Борис Пастернак и Василий Гроссман: пленники судьбы
Историческим событием стал роман Бориса Пастернака «Доктор Живаго», над которым автор работал с конца 1945 г. После долгих десятилетий молчания, когда русская литература фактически прекратила свое существование и сводилась лишь к скучным, казенным иллюстрациям партийных резолюций, вдруг раздался смелый голос. В одной книге и в одной человеческой жизни оказались совмещены разные и непохожие миры: старая Россия, Москва просторных интеллигентских домов с их хлебосольством, размахом, широтой, крепким здоровым бытом, основанным на веками освященных традициях, — и нынешняя советская Россия с «жилплощадью», трудовыми книжками, очередями в магазинах, проработками на собраниях и резолюциями, подозрительностью и страхом, жизнь с совсем иными масштабами и формами человеческого общежития[226].
Логика революции, говорит Пастернак, с ее насилием и нетерпимостью, к сожалению, ведет, как правило, совсем не к тому, чего хотели достичь. Подобно тому как человек не есть лишь физико-химический агрегат, так и жизнь общества человеческого не есть лишь производственные отношения и борьба классов. Упрощение жизни, ее примитивизация, стремление переделать ее по заранее составленным схемам ведет лишь к насилию над жизнью, за что она мстит своим тиранам, обманывая их надежды и приводя их к неожиданным жутким результатам. «Переделка жизни! Так могут рассуждать люди, хотя, может быть, и видавшие виды, но ни разу не узнавшие жизни, не почувствовавшие ее духа, души ее. Для них существование — это комок грубого, не облагороженного их прикосновением материала, нуждающегося в их обработке. А материалом, веществом, жизнь никогда не бывает. Она сама, если хотите знать, непрерывно себя обновляющее, вечно себя перерабатывающее начало, она сама вечно себя переделывает и претворяет, она сама куда выше наших с вами тупоумных теорий».

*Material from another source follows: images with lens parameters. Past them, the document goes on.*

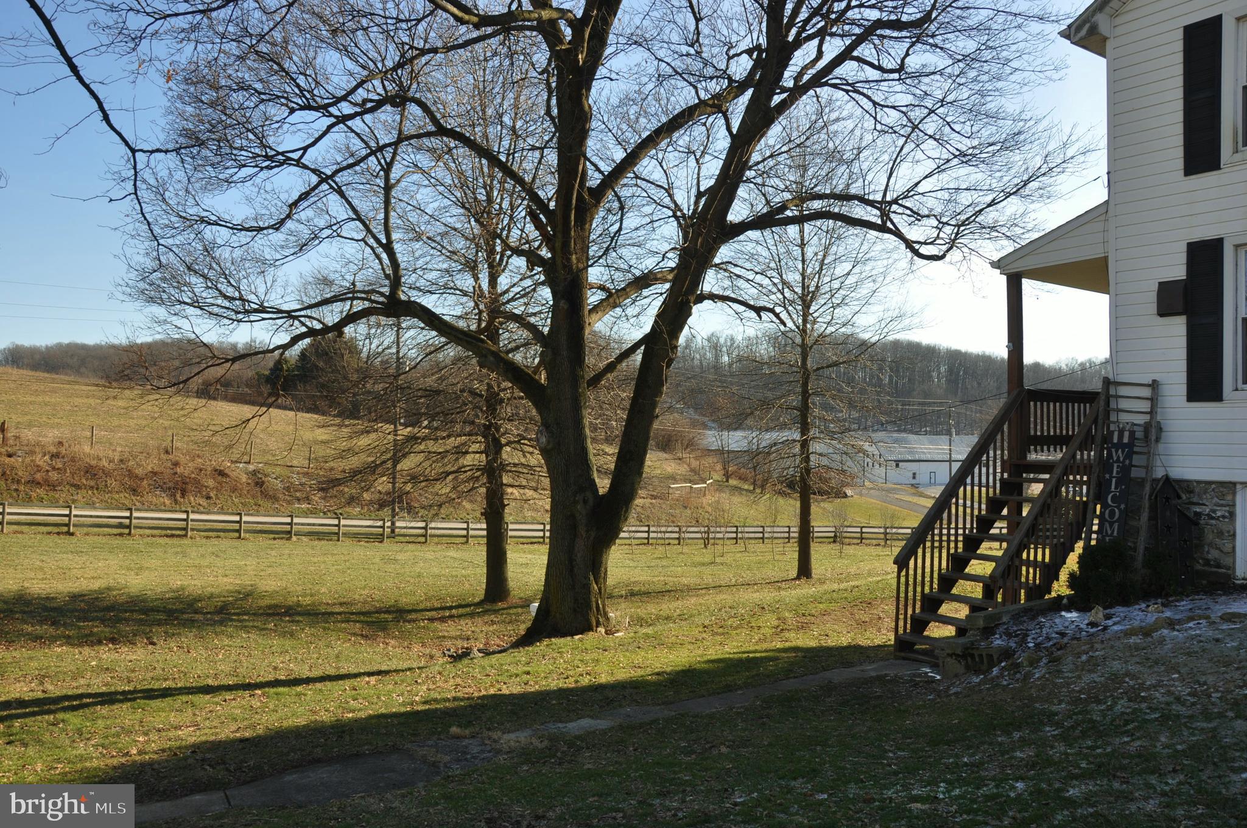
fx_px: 934
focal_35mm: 27
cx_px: 624
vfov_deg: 47.8
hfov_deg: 67.4
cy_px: 414
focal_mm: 18
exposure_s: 1/250
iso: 200
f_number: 8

Восторгом перед жизнью, ее тайнами и красотой, ее непостижимой сложностью и гармонией исполнен весь роман. Это как бы поэтический гимн жизни. «Историю никто не делает, ее не видно, как нельзя увидеть, как трава растет, — говорит нам Живаго. — Войны, революции, цари, Робеспьеры — это ее органические возбудители, ее бродильные дрожжи. Революции производят люди действенные, односторонние фанатики, гении самоограничения. Они в несколько часов или дней опрокидывают старый порядок. Перевороты длятся недели, много — годы, а потом десятилетиями, веками поклоняются духу ограниченности, приведшей к перевороту…». И как горький итог глубоких размышлений над нашей русской историей звучат слова доктора Живаго: «Я был настроен очень революционно, а теперь думаю, что насильственностью ничего не возьмешь. К добру надо привлекать добром»[227].